• [WORK INSTRUCTION] Rewrite the text lines from all the items below as one numbered list, leaving out any blank lines. Do not include the pictures in your answer.

#### TASK INPUT ####

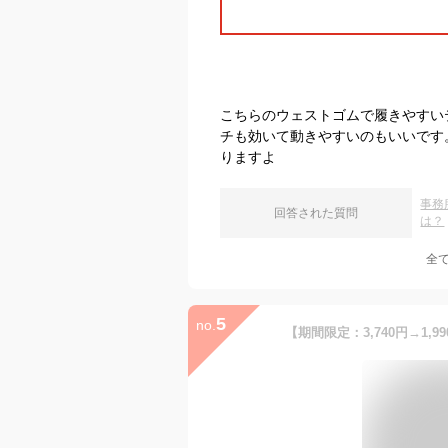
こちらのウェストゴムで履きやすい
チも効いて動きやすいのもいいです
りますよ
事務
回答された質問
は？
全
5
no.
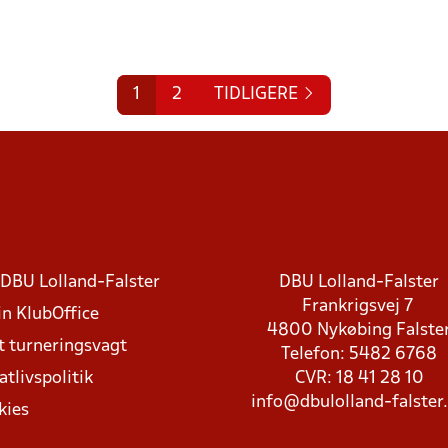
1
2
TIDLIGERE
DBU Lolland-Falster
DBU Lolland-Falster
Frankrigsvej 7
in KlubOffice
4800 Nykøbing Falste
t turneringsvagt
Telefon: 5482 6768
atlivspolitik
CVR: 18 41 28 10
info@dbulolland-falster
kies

####

• [FINISHED EXERCISE]
1. こちらのウェストゴムで履きやすい
2. チも効いて動きやすいのもいいです
3. りますよ
4. 事務
5. 回答された質問
6. は？
7. 全
8. 5
9. no.
10. 1
11. 2
12. TIDLIGERE
13. DBU Lolland-Falster
14. DBU Lolland-Falster
15. Frankrigsvej 7
16. in KlubOffice
17. 4800 Nykøbing Falste
18. t turneringsvagt
19. Telefon: 5482 6768
20. atlivspolitik
21. CVR: 18 41 28 10
22. info@dbulolland-falster
23. kies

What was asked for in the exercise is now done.